The main conflict in Jane Eyre, by Charlotte Bronte, surrounds Jane's attempts to reconcile the world that often has no values to the code of values by which she lives her life.

This is most obvious in her relationship with the tormented figure of Mr. Rochester. She wants desperately to help him. She falls in love with him and wants to marry him. Yet when she discovers that he is married, albeit to a deranged wife, Jane cannot stay with Rochester, although she still loves him.

Her struggles are internal and external. Jane struggles inside to do the right thing (which is man vs self). Society (in the form of Bertha's brother) expects her to do the right thing in that Edward is already married (which is man vs society). Rochester still wants Jane (which is man vs man), but she cannot live with him in sin, and this brings the reader back to her internal conflict (man vs self).

Jane leaves and tries to forget Rochester and go on with her life.

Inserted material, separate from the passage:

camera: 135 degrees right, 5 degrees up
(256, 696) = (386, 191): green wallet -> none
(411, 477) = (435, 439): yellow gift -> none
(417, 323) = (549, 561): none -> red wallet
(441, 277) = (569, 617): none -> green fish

When St. John Rivers proposes, once again, Jane cannot ignore her conscience: she does not love him, so she says no. Then Jane hears Edward's voice on the wind, calling to her, an element of the supernatural. She returns to find Thornfield destroyed by fire and Bertha, the cause of it, dead. Now Jane and Edward can start a life together. The main source of Jane's conflict in the story has been resolved.

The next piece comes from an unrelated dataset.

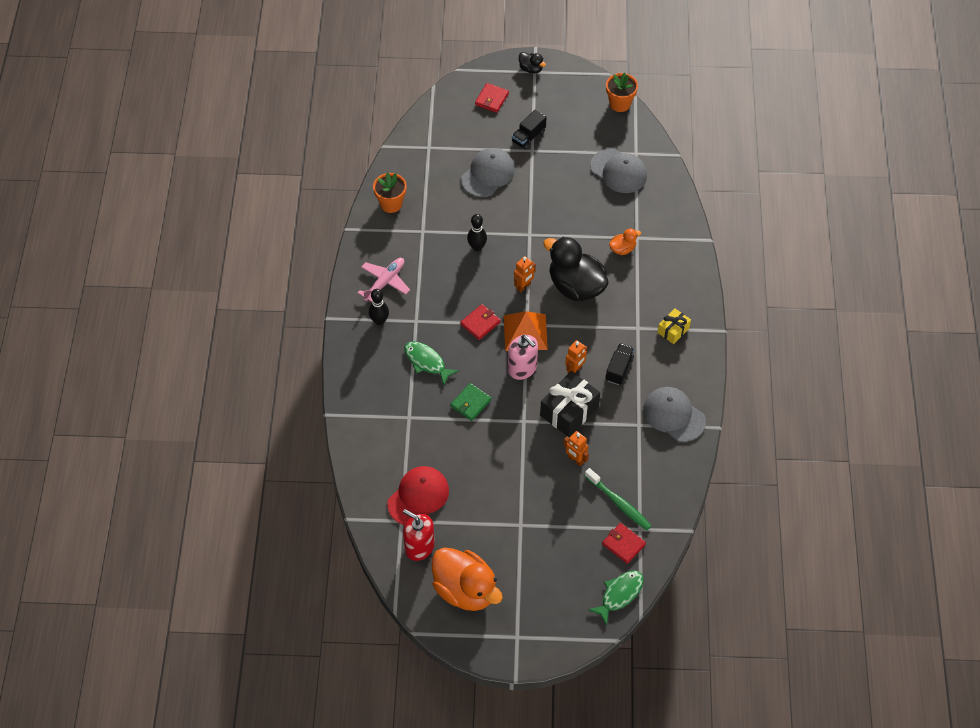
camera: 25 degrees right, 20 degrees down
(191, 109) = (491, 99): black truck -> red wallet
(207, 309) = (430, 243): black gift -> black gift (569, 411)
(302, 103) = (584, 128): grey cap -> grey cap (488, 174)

favoritethings eNotes educator| Certified Educator

It seems erroneous to say that Jane's internal conflict about her relationship with Rochester is the central conflict of the story because she doesn't really seem to feel very conflicted about it.  Once Jane realizes that she cannot marry Rochester, because he is already married, she knows immediately that she cannot stay with him.  However, all throughout the book, Jane finds herself in conflict with various other characters.  Her aunt Reed is a hypocritical and nasty woman who torments Jane and then tells evil lies about her to Mr. Brocklehurst; then Mr. Brocklehurst makes Jane's life difficult and miserable, at times, at Lowood by presenting her as a sinful ingrate.  Then, she must refuse Rochester when he wants her to stay and be his mistress after the revelation of Berthat's existence is made.  Later, Jane conflicts with St. John Rivers who will only consent to take her overseas as a missionary if she will marry him -- because it is the only socially-acceptable way for her to go -- and so Jane must refuse this opportunity even though she dearly wants to accept it.  It is others' concept of her and what is "best" for her that she must fight against throughout the entirety of the novel.